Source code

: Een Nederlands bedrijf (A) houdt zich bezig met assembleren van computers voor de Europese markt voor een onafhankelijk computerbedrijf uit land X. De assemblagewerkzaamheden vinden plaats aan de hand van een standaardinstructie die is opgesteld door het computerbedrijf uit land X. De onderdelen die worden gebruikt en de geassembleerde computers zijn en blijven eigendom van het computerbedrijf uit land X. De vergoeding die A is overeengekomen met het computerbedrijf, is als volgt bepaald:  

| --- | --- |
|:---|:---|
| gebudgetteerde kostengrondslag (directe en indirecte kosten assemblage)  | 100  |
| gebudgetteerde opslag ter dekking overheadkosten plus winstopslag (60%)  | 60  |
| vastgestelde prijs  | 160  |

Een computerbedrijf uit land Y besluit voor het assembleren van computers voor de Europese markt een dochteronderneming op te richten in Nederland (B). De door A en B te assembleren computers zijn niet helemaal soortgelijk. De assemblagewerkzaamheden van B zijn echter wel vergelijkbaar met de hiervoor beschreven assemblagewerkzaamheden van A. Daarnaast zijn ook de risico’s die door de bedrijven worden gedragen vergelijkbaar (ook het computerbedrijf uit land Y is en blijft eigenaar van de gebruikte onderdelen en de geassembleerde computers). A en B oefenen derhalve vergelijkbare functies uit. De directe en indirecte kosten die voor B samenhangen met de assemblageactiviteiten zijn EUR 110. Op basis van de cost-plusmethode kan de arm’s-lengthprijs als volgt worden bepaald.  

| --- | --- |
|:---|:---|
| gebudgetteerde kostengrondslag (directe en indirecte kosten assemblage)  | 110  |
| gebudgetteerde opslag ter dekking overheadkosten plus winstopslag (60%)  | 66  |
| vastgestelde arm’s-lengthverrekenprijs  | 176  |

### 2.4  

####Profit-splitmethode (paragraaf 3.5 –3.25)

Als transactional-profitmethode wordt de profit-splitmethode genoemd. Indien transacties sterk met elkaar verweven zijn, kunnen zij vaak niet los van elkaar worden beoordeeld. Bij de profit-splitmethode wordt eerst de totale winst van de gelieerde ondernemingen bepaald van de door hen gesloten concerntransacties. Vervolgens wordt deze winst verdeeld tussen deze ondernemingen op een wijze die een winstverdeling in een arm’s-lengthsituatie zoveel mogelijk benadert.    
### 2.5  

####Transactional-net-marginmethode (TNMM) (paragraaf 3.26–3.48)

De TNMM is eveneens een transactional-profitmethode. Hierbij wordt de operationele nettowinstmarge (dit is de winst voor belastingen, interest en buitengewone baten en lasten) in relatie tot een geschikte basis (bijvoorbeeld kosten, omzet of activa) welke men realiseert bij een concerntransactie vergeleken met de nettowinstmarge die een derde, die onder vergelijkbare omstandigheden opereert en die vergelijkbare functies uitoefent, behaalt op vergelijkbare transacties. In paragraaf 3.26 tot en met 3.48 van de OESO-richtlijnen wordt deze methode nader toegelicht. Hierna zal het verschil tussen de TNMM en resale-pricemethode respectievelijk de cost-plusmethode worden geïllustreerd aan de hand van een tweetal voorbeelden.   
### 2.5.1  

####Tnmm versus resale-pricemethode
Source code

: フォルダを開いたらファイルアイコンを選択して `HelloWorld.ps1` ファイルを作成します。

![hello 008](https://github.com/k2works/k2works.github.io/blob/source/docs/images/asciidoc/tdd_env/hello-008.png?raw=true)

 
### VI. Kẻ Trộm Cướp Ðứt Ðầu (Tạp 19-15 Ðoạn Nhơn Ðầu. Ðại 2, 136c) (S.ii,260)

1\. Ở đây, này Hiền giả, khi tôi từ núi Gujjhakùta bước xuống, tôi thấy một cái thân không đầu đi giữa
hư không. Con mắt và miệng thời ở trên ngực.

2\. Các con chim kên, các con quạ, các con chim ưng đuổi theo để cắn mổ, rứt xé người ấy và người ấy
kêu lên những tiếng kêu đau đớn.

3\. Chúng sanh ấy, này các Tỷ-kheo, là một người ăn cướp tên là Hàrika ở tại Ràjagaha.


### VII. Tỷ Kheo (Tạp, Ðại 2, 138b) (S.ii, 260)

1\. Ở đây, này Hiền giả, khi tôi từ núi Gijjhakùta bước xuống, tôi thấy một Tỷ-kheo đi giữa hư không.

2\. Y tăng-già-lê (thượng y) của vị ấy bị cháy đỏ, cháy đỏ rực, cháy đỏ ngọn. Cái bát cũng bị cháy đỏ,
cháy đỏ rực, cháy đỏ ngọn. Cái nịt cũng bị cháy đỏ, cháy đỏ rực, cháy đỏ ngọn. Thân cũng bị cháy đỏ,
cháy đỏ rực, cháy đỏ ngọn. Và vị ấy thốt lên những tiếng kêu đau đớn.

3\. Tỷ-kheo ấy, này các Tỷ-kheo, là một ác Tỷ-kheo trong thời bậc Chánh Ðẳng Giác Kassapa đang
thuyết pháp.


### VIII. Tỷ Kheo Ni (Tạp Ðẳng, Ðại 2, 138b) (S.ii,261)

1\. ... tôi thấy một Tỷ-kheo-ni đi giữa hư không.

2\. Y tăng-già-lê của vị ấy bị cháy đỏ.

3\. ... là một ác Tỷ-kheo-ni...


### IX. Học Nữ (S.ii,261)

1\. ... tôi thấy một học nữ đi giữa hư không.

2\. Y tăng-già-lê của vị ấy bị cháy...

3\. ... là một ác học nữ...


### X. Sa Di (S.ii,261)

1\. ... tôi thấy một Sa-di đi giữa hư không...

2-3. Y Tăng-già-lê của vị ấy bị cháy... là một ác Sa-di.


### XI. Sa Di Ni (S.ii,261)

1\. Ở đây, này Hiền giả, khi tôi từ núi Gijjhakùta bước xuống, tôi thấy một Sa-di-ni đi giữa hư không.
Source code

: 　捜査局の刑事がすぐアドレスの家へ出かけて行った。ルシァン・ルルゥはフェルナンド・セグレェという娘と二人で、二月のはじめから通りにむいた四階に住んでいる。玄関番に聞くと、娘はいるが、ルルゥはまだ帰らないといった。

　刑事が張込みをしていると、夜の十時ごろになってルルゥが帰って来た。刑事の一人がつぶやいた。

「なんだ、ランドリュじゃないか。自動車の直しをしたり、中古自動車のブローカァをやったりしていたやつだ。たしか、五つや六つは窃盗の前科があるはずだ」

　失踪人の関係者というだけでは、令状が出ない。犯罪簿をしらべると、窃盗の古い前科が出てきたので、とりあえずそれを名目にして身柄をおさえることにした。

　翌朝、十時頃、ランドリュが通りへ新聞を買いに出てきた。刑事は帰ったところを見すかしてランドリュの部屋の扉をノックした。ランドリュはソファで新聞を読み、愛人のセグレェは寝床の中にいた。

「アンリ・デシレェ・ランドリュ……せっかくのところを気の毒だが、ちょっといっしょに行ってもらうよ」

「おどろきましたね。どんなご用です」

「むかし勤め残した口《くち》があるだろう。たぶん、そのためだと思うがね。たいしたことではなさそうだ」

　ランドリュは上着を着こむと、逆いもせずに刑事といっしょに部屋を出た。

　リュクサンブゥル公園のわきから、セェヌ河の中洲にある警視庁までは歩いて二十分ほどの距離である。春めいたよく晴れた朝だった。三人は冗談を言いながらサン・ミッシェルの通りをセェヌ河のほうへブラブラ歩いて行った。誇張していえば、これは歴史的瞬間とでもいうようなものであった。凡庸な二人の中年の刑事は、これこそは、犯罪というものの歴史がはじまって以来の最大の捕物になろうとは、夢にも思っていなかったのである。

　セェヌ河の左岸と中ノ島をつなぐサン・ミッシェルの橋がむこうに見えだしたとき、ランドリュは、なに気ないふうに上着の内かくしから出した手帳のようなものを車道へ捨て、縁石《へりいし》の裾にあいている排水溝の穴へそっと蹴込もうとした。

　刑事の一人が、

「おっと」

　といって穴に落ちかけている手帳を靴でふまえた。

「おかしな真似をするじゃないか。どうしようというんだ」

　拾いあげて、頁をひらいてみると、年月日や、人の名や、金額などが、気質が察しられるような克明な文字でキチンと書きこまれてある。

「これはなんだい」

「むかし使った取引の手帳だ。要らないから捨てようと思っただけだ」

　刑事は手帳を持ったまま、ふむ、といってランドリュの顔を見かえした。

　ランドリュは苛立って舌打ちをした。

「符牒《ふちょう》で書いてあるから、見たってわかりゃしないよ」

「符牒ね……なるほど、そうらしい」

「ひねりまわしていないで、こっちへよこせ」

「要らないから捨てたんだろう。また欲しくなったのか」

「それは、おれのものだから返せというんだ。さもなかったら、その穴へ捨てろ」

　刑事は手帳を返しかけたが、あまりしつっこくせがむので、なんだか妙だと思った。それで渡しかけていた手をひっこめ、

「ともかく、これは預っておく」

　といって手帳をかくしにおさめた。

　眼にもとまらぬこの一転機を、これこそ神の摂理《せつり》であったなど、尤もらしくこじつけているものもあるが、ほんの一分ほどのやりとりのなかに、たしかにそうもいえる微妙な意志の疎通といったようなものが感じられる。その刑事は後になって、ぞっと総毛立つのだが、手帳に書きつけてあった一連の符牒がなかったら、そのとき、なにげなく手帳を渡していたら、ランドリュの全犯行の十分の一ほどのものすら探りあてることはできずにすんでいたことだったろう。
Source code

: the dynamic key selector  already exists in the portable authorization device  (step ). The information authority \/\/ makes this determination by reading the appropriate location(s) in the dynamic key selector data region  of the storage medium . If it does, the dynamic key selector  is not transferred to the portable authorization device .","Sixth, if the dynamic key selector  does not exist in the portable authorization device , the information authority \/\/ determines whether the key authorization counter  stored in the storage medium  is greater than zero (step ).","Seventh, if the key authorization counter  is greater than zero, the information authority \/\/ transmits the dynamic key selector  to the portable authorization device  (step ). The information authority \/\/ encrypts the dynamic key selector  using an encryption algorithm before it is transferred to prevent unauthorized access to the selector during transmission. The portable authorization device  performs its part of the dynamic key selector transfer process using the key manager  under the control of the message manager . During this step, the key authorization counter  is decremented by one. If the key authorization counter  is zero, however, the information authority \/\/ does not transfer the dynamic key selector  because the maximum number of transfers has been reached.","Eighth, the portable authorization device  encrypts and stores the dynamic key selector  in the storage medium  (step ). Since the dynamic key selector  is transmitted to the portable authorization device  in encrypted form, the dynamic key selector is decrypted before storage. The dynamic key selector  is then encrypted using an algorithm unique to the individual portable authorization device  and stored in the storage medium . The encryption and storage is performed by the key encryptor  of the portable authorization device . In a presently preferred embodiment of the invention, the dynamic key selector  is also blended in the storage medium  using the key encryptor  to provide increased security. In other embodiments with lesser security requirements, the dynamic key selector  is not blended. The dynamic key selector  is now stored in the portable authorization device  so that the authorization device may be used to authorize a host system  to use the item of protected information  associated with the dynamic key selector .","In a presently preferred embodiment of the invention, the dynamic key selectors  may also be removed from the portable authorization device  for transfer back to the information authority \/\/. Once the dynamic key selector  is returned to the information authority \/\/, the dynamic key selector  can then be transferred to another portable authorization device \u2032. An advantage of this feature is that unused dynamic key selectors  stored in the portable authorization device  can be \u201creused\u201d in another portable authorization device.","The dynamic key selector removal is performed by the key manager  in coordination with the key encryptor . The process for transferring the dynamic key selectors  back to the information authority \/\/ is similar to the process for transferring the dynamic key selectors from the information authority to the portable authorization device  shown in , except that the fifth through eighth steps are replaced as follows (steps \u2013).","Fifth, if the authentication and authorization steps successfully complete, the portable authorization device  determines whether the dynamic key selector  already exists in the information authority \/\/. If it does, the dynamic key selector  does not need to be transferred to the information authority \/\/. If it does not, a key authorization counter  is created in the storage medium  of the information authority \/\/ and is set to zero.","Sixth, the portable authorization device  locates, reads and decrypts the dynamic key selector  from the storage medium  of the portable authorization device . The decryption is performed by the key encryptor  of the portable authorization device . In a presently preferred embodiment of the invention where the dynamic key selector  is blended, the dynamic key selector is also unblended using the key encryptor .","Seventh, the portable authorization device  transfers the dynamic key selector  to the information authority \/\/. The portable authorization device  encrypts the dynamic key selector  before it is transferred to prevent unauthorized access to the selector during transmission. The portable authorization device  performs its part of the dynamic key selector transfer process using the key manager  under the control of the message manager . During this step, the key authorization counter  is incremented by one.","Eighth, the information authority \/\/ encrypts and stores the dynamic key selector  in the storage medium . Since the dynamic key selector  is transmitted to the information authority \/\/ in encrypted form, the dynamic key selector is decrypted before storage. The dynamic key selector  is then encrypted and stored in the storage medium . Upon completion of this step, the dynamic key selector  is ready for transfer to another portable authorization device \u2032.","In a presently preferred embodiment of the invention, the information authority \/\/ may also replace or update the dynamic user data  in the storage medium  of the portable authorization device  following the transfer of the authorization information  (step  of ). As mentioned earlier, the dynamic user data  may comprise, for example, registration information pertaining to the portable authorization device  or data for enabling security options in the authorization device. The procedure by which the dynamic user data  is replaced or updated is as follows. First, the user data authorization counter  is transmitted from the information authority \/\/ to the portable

▶ WHAT IS NEEDED:
Could you write out, exactly as they stand, only the lines above that begin at the line with "Als transactional-profitmethode wordt" and stop after the line with "####Transactional-net-marginmethode (TNMM) (paragraaf"?

▶ SOLUTION TO THIS TASK:
Als transactional-profitmethode wordt de profit-splitmethode genoemd. Indien transacties sterk met elkaar verweven zijn, kunnen zij vaak niet los van elkaar worden beoordeeld. Bij de profit-splitmethode wordt eerst de totale winst van de gelieerde ondernemingen bepaald van de door hen gesloten concerntransacties. Vervolgens wordt deze winst verdeeld tussen deze ondernemingen op een wijze die een winstverdeling in een arm’s-lengthsituatie zoveel mogelijk benadert.    
### 2.5  

####Transactional-net-marginmethode (TNMM) (paragraaf 3.26–3.48)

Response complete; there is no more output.